Les Égyptiens se sont à nouveau rendus aux urnes mercredi pour une nouvelle phase de législatives cruciales pour l'avenir politique du pays après la chute de Hosni Moubarak, avec des islamistes en position de force après avoir dominé une première étape du scrutin.

Des files d'attente comptant parfois plusieurs centaines de personnes se sont formées devant les bureaux de vote des provinces appelées à voter, tranchant avec l'abstention massive qui prévalait sous l'ancien président.

«Pour la première fois je vote pour qui je veux», affirmait Osama Imam, un contremaître de la banlieue du Caire qui s'est déplacé pour cette première élection depuis la chute de M. Moubarak en février.

Quelque 18,8 millions d'électeurs sont concernés par cette deuxième phase du vote organisé sur deux jours -mercredi et jeudi- dans un tiers des  gouvernorats, notamment ceux de Suez et Ismaïliya (nord-est), Assouan (sud) et Gizeh (qui englobe une partie de l'ouest du Caire).

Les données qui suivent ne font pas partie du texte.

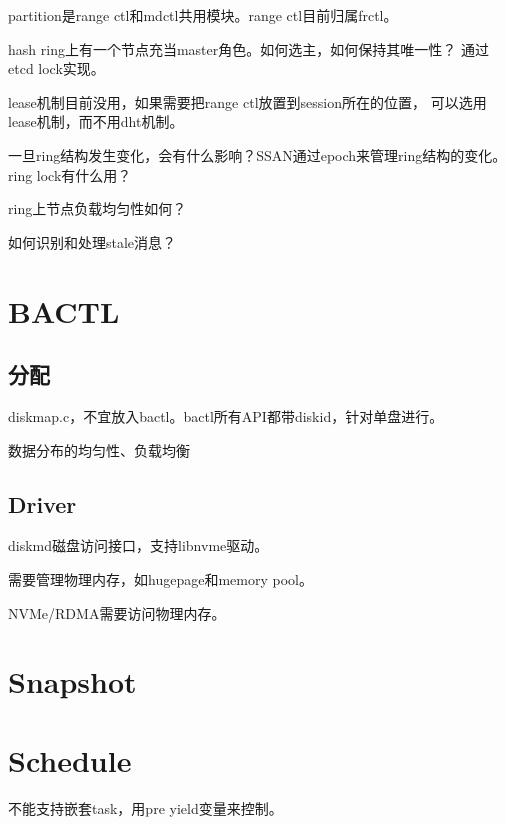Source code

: partition是range ctl和mdctl共用模块。range ctl目前归属frctl。

hash ring上有一个节点充当master角色。如何选主，如何保持其唯一性？
通过etcd lock实现。

lease机制目前没用，如果需要把range ctl放置到session所在的位置，
可以选用lease机制，而不用dht机制。

一旦ring结构发生变化，会有什么影响？SSAN通过epoch来管理ring结构的变化。
ring lock有什么用？

ring上节点负载均匀性如何？

如何识别和处理stale消息？

\section{BACTL}

\subsection{分配}

diskmap.c，不宜放入bactl。bactl所有API都带diskid，针对单盘进行。

数据分布的均匀性、负载均衡

\subsection{Driver}

diskmd磁盘访问接口，支持libnvme驱动。

需要管理物理内存，如hugepage和memory pool。

NVMe/RDMA需要访问物理内存。

\section{Snapshot}

\section{Schedule}

不能支持嵌套task，用pre yield变量来控制。
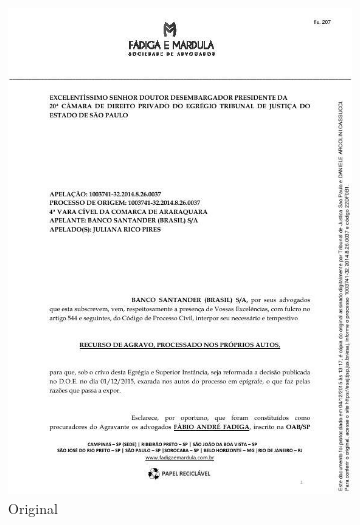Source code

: \begin{figure}[H]
  \centering
  \caption{Exemplo de correção de ruído de imagem.}

  \begin{subfigure}[t]{.3\linewidth}
    \includegraphics[width=\textwidth]{figuras/991665_310196612_46.jpg}
    \caption{Original}
  \end{subfigure}
  \begin{subfigure}[t]{.3\linewidth}

\end{subfigure}
\end{figure}
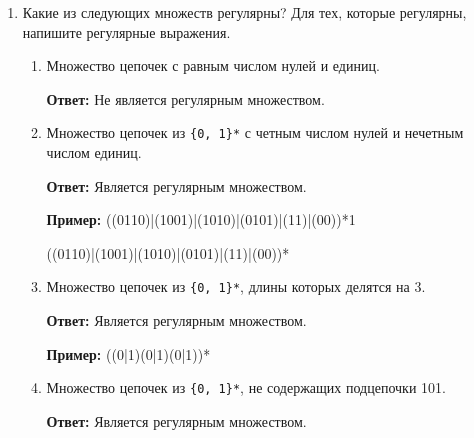 \documentclass[a4paper]{bmstu}
\begin{document}
\begin{enumerate}
    \item Какие из следующих множеств регулярны? Для тех, которые регулярны, напишите регулярные выражения.
    \begin{enumerate}
        \item Множество цепочек с равным числом нулей и единиц.
        
        \textbf{Ответ:} Не является регулярным множеством.

        \item Множество цепочек из \texttt{\{0, 1\}*} с четным числом нулей и нечетным числом единиц.
        
        \textbf{Ответ:} Является регулярным множеством. 

        \textbf{Пример:} ((0110)|(1001)|(1010)|(0101)|(11)|(00))*1
        
        ((0110)|(1001)|(1010)|(0101)|(11)|(00))*

        \item Множество цепочек из \texttt{\{0, 1\}*}, длины которых делятся на 3.
        
        \textbf{Ответ:} Является регулярным множеством. 

        \textbf{Пример:} ((0|1)(0|1)(0|1))*

        \item Множество цепочек из \texttt{\{0, 1\}*}, не содержащих подцепочки 101.
        
        \textbf{Ответ:} Является регулярным множеством. 


\end{enumerate}
\end{enumerate}
\end{document}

Le premier tiers du pays -notamment Le Caire et Alexandrie- a voté fin novembre, le dernier tiers -comprenant le Sinaï- sera appelé aux urnes début janvier pour élire ses députés.

La formation des Frères musulmans, le Parti de la liberté et de la justice (PLJ), compte sur son avance lors de la première phase du scrutin pour continuer de s'imposer comme la force la plus importante du pays.

Le PLJ a fait campagne sur le mot d'ordre: «Continuons, pour un Parlement fort, qui réponde aux demandes, aux inquiétudes et aux priorités du peuple».

Abdelhalim, un fonctionnaire, confie voter pour les Frères «parce que ce sont des gens d'expérience, et qu'ils sont modérés».

Mais Mohamed Rachad, un autre électeur islamiste, préfère les fondamentalistes salafistes d'Al-Nour (la Lumière), nouveaux venus sur la scène politique, «parce qu'ils assistaient les pauvres avant même d'avoir formé un parti».

Un électeur qui ne souhaite pas donner son nom tempête en revanche contre les déclarations des islamistes hostiles à l'alcool et aux plages mixtes dans ce pays très dépendant du tourisme. «Ils vont nous ruiner en interdisant d'aller à la plage!» s'exclame-t-il.

Des échauffourées ont éclaté dans un bureau de Gizeh, amenant les autorités à y suspendre les opérations de vote, ont rapporté les médias d'État.

Mais l'armée, qui dirige le pays depuis la chute de M. Moubarak, a assuré que le processus s'était déroulé de manière globalement ordonnée.

«La situation est calme dans l'ensemble et la participation élevée», s'est félicité le général Hamdi Badine, membre du Conseil suprême des forces armées (CSFA).

La première phase du vote avait été marquée par un raz-de-marée des formations islamistes, qui avaient remporté 65% des suffrages.

Les Frères musulmans étaient arrivés en tête avec 36% des voix, les salafistes, plus radicaux, réalisant une percée surprise avec 24% des suffrages.

Frères musulmans et salafistes sont toutefois fréquemment apparus en vive rivalité, les Frères marquant leurs distances avec cette mouvance sunnite rigoriste.

Les formations laïques libérales ainsi que les mouvements de jeunes issus de la révolte contre le régime Moubarak en début d'année se sont présentés morcelés et incapables jusqu'à présent de faire face à la déferlante islamiste.

L'élection des députés sera suivie de la fin janvier à la mi-mars par celle des sénateurs.

Cette élection dans un pays pionnier du «Printemps arabe» fait suite à celles tenues en Tunisie et au Maroc, où les islamistes ont également remporté des succès.

Le futur Parlement devra former une commission chargée de rédiger la nouvelle Constitution de l'Égypte, le pays le plus peuplé du monde arabe avec plus de 80 millions d'habitants.

La perspective d'un Parlement contrôlé par les islamistes a provoqué l'inquiétude dans les milieux libéraux et la communauté copte (chrétiens d'Égypte), mais aussi au sein de l'armée, très influente politiquement depuis la chute de la monarchie en 1952.

Ce vote se déroule également dans un climat de grave crise économique, avec notamment une chute du tourisme et des investissements étrangers. Le premier ministre récemment nommé par l'armée, Kamal el-Ganzouri, a estimé dimanche que la situation économique était «beaucoup plus grave que prévu».